"""

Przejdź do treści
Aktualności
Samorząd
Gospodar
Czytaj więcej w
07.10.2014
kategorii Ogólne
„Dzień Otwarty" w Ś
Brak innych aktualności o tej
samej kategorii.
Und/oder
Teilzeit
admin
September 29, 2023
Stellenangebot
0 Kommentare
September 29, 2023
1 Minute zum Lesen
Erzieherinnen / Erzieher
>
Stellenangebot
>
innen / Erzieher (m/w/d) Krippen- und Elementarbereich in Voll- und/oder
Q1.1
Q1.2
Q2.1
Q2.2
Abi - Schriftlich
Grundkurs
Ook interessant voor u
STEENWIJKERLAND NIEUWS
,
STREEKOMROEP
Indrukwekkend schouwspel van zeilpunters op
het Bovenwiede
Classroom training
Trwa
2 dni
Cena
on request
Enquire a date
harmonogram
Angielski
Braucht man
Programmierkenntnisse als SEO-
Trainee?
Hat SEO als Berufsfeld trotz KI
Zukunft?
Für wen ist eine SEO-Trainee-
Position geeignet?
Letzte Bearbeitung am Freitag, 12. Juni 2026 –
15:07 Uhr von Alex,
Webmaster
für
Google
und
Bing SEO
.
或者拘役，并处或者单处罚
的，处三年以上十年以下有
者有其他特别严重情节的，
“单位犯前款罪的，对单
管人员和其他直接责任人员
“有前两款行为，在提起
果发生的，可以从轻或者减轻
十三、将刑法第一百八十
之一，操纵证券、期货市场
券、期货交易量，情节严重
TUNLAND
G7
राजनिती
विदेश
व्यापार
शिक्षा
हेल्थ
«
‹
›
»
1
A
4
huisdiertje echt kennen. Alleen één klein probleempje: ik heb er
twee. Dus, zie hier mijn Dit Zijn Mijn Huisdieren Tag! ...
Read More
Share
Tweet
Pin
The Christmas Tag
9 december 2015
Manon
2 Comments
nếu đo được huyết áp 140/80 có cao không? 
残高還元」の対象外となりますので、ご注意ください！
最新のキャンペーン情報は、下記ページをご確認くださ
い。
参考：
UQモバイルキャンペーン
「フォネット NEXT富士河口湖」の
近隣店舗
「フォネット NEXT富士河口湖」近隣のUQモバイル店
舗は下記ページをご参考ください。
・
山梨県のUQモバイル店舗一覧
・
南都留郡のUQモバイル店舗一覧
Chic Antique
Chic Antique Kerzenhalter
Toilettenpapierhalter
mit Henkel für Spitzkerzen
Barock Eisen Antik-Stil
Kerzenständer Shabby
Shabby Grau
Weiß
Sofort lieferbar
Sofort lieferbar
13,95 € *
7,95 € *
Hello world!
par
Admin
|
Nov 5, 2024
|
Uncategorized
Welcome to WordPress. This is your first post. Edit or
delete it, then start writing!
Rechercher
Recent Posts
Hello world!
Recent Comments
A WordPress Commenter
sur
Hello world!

"""

Reproduce everything in the listing from its first line down through the line containing "Braucht man", character for character and with both ends included.

Przejdź do treści
Aktualności
Samorząd
Gospodar
Czytaj więcej w
07.10.2014
kategorii Ogólne
„Dzień Otwarty" w Ś
Brak innych aktualności o tej
samej kategorii.
Und/oder
Teilzeit
admin
September 29, 2023
Stellenangebot
0 Kommentare
September 29, 2023
1 Minute zum Lesen
Erzieherinnen / Erzieher
>
Stellenangebot
>
innen / Erzieher (m/w/d) Krippen- und Elementarbereich in Voll- und/oder
Q1.1
Q1.2
Q2.1
Q2.2
Abi - Schriftlich
Grundkurs
Ook interessant voor u
STEENWIJKERLAND NIEUWS
,
STREEKOMROEP
Indrukwekkend schouwspel van zeilpunters op
het Bovenwiede
Classroom training
Trwa
2 dni
Cena
on request
Enquire a date
harmonogram
Angielski
Braucht man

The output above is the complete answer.